Williams went small for a noticeable stretch in the finals.
— Duane Rankin (@DuaneRankin) December 9, 2021
The Suns certainly could've used someone like Oakley or Portis in the finals, but now they have McGee, who is having a standout season as Ayton's backup.
"It's just a lot of things on this team that work for the center position if you're doing it the right way," McGee said. "I pride myself on being extremely efficient with the minutes that they give me so I just feel like this season, I'm definitely trying to get my efficiency level to the highest possible point."
He's thriving with Paul as his point guard, has a ton of respect for Williams and reaffirmed his early impact on the team in going for 21 and 15 to go along with two blocks in 26 minutes in Ayton's absence Friday at Footprint Center.
"That kind of production when you don't even know if you're going to play that many minutes says a lot about his approach to the game," Williams said. "His teammates trusting him and we needed it. We're down five rotation guys."
McGee even knocked down a rare 3 that ignited the crowd Friday night.
"He's been working on it," Suns forward Jae Crowder said.
McGee just laughs at how shocked people are when he launches from 3.
In Friday's postgame, McGee let it be known he took 3s in college as he shot 35.6% from deep in his two seasons at Nevada.
McGee only attempted three 3s his first year there. Made two.
The next season, McGee went 14-of-42 for 33.3% from deep, but he's only attempted 59 threes in the NBA and made just 18.9% of them (11 makes).
"When I got to the league, they were like, we just want you to run the floor, block shots and rebound," said McGee, who Washington selected 18th overall in the 2008 draft. "I'm a coach's guy. So when the coach tells me they want me to do something, I'll do that. So that's how I was as a young kid, but I've always practiced shooting 3s."
— Duane Rankin (@DuaneRankin) November 20, 2021
So one can understand Williams' reaction when asked what he thought of McGee's first attempts from 3 with the Suns.

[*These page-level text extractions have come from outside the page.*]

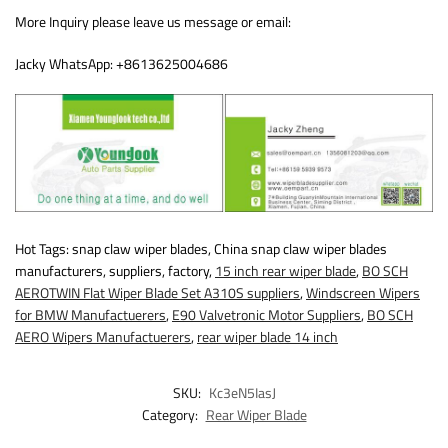
More Inquiry please leave us message or email:
Jacky WhatsApp: +8613625004686
Hot Tags: snap claw wiper blades, China snap claw wiper blades
manufacturers, suppliers, factory,
15 inch rear wiper blade
,
BO SCH
AEROTWIN Flat Wiper Blade Set A310S suppliers
,
Windscreen Wipers
for BMW Manufactuerers
,
E90 Valvetronic Motor Suppliers
,
BO SCH
AERO Wipers Manufactuerers
,
rear wiper blade 14 inch
SKU:
Kc3eN5IasJ
Category:
Rear Wiper Blade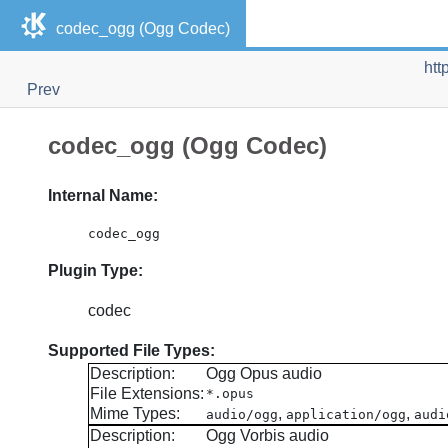
codec_ogg (Ogg Codec)
htt
Prev
codec_ogg (Ogg Codec)
Internal Name:
codec_ogg
Plugin Type:
codec
Supported File Types:
Description:
Ogg Opus audio
File Extensions:
*.opus
Mime Types:
,
,
audio/ogg
application/ogg
audi
Description:
Ogg Vorbis audio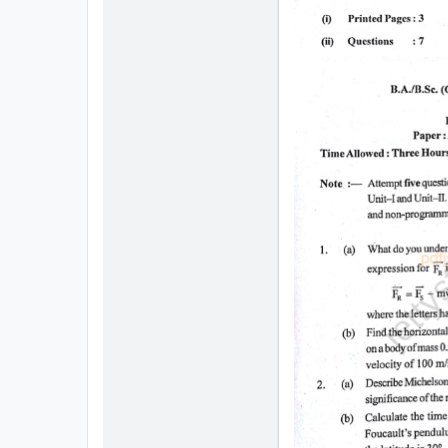
All
Courses
Login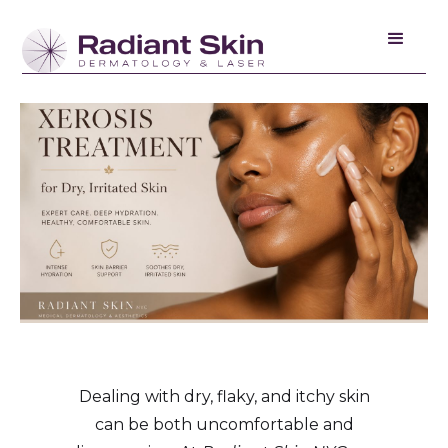
Dealing with dry, flaky, and itchy skin
can be both uncomfortable and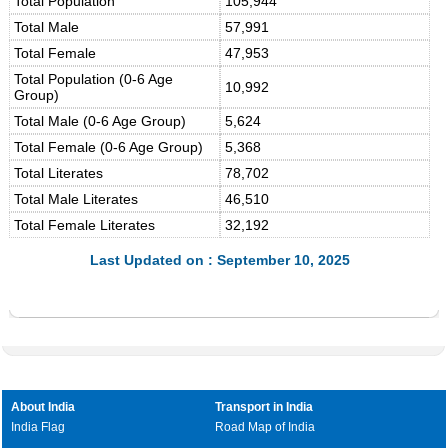
Total Population
105,944
Total Male
57,991
Total Female
47,953
Total Population (0-6 Age
10,992
Group)
Total Male (0-6 Age Group)
5,624
Total Female (0-6 Age Group)
5,368
Total Literates
78,702
Total Male Literates
46,510
Total Female Literates
32,192
Last Updated on : September 10, 2025
About India
Transport in India
India Flag
Road Map of India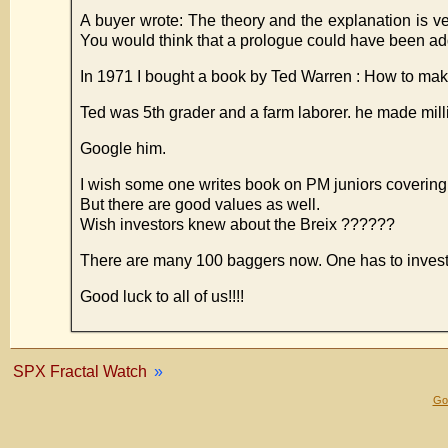
A buyer wrote: The theory and the explanation is v
You would think that a prologue could have been adde
In 1971 I bought a book by Ted Warren : How to mak
Ted was 5th grader and a farm laborer. he made mill
Google him.
I wish some one writes book on PM juniors covering
But there are good values as well.
Wish investors knew about the Breix ??????
There are many 100 baggers now. One has to invest 
Good luck to all of us!!!!
SPX Fractal Watch
»
Gol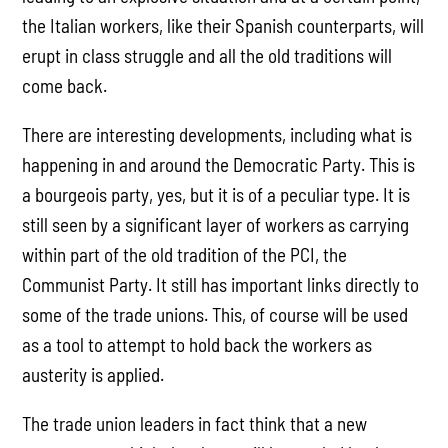
the Italian workers, like their Spanish counterparts, will
erupt in class struggle and all the old traditions will
come back.
There are interesting developments, including what is
happening in and around the Democratic Party. This is
a bourgeois party, yes, but it is of a peculiar type. It is
still seen by a significant layer of workers as carrying
within part of the old tradition of the PCI, the
Communist Party. It still has important links directly to
some of the trade unions. This, of course will be used
as a tool to attempt to hold back the workers as
austerity is applied.
The trade union leaders in fact think that a new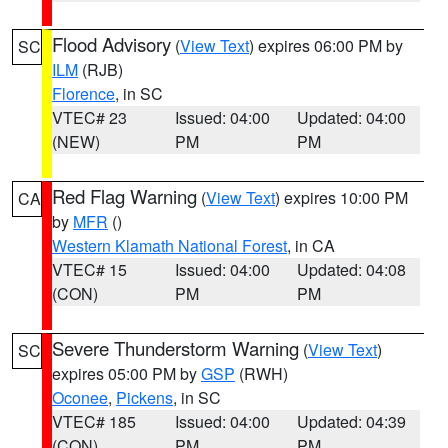
Flood Advisory
(
View Text
) expires 06:00 PM by
SC
ILM
(RJB)
Florence
, in SC
VTEC# 23
Issued: 04:00
Updated: 04:00
(NEW)
PM
PM
Red Flag Warning
(
View Text
) expires 10:00 PM
CA
by
MFR
()
Western Klamath National Forest
, in CA
VTEC# 15
Issued: 04:00
Updated: 04:08
(CON)
PM
PM
Severe Thunderstorm Warning
(
View Text
)
SC
expires 05:00 PM by
GSP
(RWH)
Oconee
,
Pickens
, in SC
VTEC# 185
Issued: 04:00
Updated: 04:39
(CON)
PM
PM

"You don't want to know what was going through my head," Williams said. "We joked about it just now. That was the one thing we did joke about because Chris actually threw a pass for him to dive and JaVale, he has long arms, he snatched it back and was behind the 3. It was like, dude, but we had a laugh about it."
McGee air balled that second attempt off Paul's pass in the second half after making the first one in the the first half.
"He knows," Williams continued. "He made the one. That's house money. Now it's time to do what you do so he understands that."
Williams has joked about McGee taking shots outside of the paint this season, like a hook shot essentially from the free throw line at Houston, but has also praised the 7-footer for his work ethic, ability and professionalism.
"When I saw him this summer in L.A. working out, I had no idea he worked that hard," Williams said. "And when he got here, he's been an every day guy. Guys like that set themselves up to have productive years. He took a chance on us coming here. He had other opportunities, but I think maybe he saw what he could do with Chris and (Devin Booker) and Cam Payne in pick-and-roll and maybe that's why he's having this kind of year. I hope he keeps it up."
In turn, McGee is leaving it all on the floor for Williams.
"When a coach has your back, man, you want to run through a wall for a coach like that," McGee said. "The way Monty talks to me and instills confidence in me, I can't say nothing bad about Monty. I've got to run through a wall for him."
So maybe McGee would've been the answer in last season's finals.
With the way he's playing right now, it's hard to argue against that thought.